What Else Is Out There?

Whenever I travel, I try to meet with locals at sex-positive gatherings. In the four weeks surrounding my Western States road trip, I attended dinners, discussions, and parties in Austin, Denver, Boulder, Los Angeles, and Dallas. This itinerary gave me a taste of the best of the other towns, but it also raised questions for me about DFW (that is, the Dallas-Fort Worth Metroplex). The contrast between the Dallas and Denver Churches in particular sparked questions about deeper differences between various alternative sub-communities. Some urban reputations seemed to be reinforced in poly circles. Austin was more hippy-ish. Denver and Boulder were more homogeneous. L.A. was more shallow (though interactions there were limited). And Dallas, well it is more…

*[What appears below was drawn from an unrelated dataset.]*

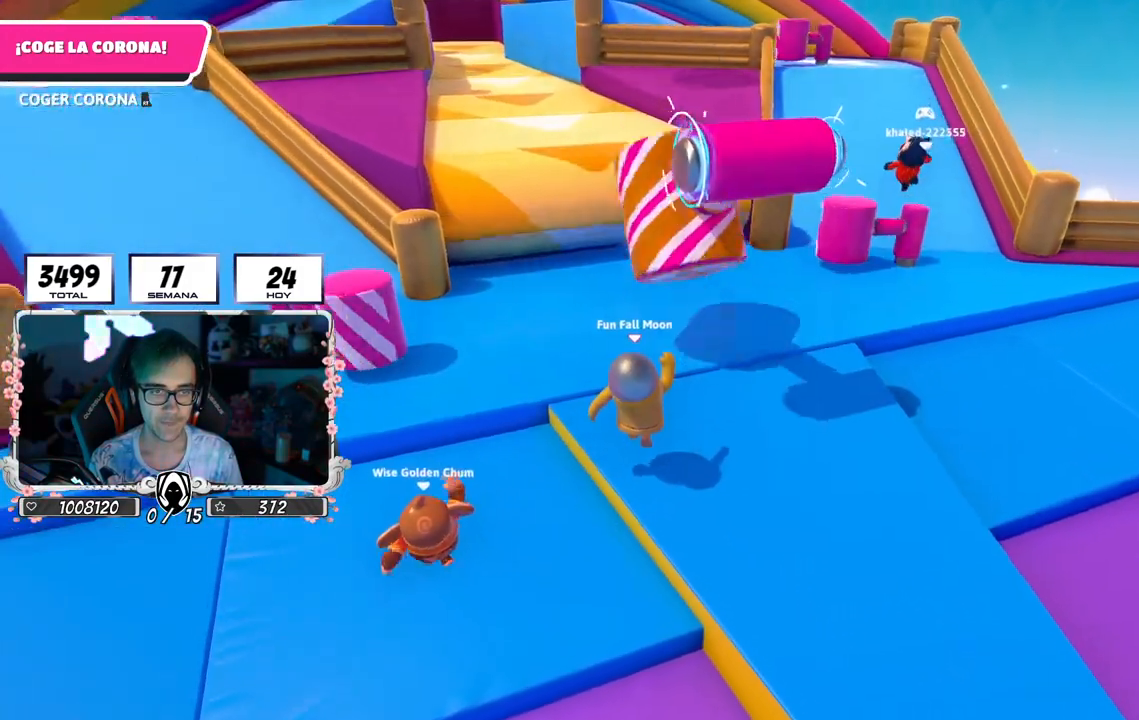
{"buttons": [], "left_stick": "center", "right_stick": "center", "events": [[117, "right_stick", "down-left"], [433, "right_stick", "center"], [467, "left_stick", "center"]]}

What is Dallas, anyway? The community I know best also happens to be the hardest to describe. I’m not saying that my stomping grounds are uniquely complex, but the Metroplex does call for a certain specificity: which DFW subversives? Polyamorists? Fetishists? Democrats? There are plenty of people around here who identify as some combination of polyamorous, kinky, bisexual, burner, DIY, non-Christian, and/or liberal — regarding which only the Democrats usually limit themselves to one. Each descriptor I’ve listed (and there are more) gets its own local sub-community, yet however often the labels overlap, the communities themselves rarely do. For every five kinky poly bi pagan artists, one will dedicate zir time to the kinksters, one to the poly group, one to a pagan group, one to the art scene, and one to sex- or gender-progressive activism; there will be little in the way of doubling up or cross-over.

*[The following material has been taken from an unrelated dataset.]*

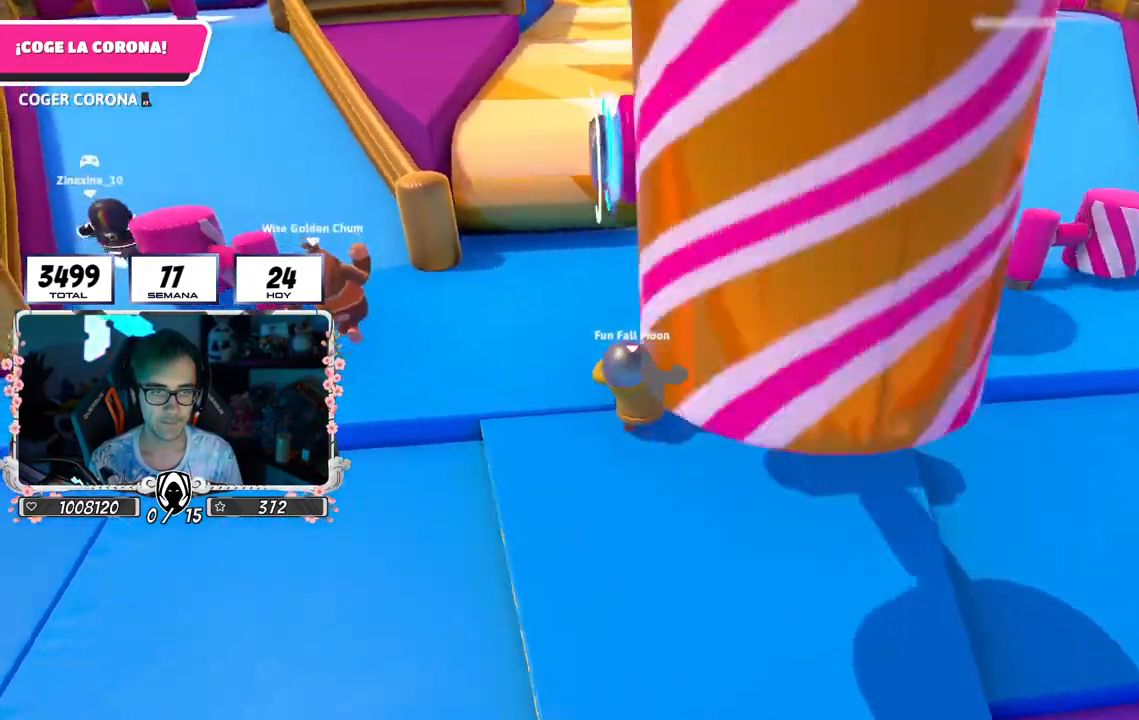
{"buttons": [], "left_stick": "up-left", "right_stick": "center", "events": [[183, "left_stick", "up"], [483, "left_stick", "up-left"]]}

There is something about Dallas that encourages alternative folks to choose one sub-community to the exclusion of all others. Everyone is specialized, focused, and so busy with their One True Community that they start to feel uncomfortable anywhere else. And yet, once that choice is made, the community doesn’t really take over their day-to-day lives and social spheres, only their leisure time. I can’t help but contrast this against Austin or Denver, where more folks manage to make time for each group that fits. I doubt anyone would attend four sex-positive events in a single week, but a sizable portion would probably attend two, maybe even three — and their groups meet more often.

It was through visits to Austin that I had first begun to perceive that sub-communities could be better connected. Every person there seemed to be active in at least one other subversive lifestyle group, be it kink, burner, pagan… Austin’s kinksters and polies didn’t just double up and intermingle, they managed to integrate their “alternative lifestyles” into their actual lives. They organized discussions, workshops, and retreats to welcome newcomers and advance community topics. They maintained and kept track of intricate, healthy chosen-family trees that included friends, lovers, coparents, and everything in between. They were sustained by active, passionate people who could deftly jump from swapping poly parenting tips to plotting sex parties to unpacking their latest self-awareness meditation, and they could do it all without shame, hesitation, or lengthy backstory. Austin’s pervasive sense of community made Dallas’ alternative domain look like a closet of half-hearted hobbies, or worse: dirty little secrets.

Then I went to Colorado. Even Austin, it seems, could learn a thing or two from Denver and Boulder. The alternative communities of the Mile-High City and its radical hideaway neighbor share strong ties and deep integration of politics into their lifestyle. Whereas Austin’s sex-positive types tend to be very personal with their politics — pushing themselves and their communities on issues like the environment, but steering clear of Austin’s aggressive activist contingent — sex-positive Coloradans engage in direct political action as an extension of their intimacy. Denver featured more polies, kinksters, and pagans who participate in campaigning and advocacy than any other town I’ve visited. They also ally with local nonprofits, attend national conferences for everything from grassroots organizers to kinky Rennies, and are coordinating a Boulder satellite to Seattle’s Center for Sex-Positive Culture. I found the connection personally affirming; since politicos and polies in DFW frequently want nothing to do with one another, my occasional campaign work often results in a wearying degree of self-segmentation.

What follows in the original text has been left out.